Each of the lines below must be restated exactly.

Data items
——————
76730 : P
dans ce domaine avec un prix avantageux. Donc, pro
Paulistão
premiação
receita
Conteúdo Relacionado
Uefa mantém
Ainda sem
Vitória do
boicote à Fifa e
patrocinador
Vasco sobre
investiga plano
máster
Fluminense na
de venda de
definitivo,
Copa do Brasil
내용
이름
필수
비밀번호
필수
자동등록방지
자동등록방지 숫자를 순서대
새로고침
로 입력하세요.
——————
• COMPLETED EXERCISE
76730 : P
dans ce domaine avec un prix avantageux. Donc, pro
Paulistão
premiação
receita
Conteúdo Relacionado
Uefa mantém
Ainda sem
Vitória do
boicote à Fifa e
patrocinador
Vasco sobre
investiga plano
máster
Fluminense na
de venda de
definitivo,
Copa do Brasil
내용
이름
필수
비밀번호
필수
자동등록방지
자동등록방지 숫자를 순서대
새로고침
로 입력하세요.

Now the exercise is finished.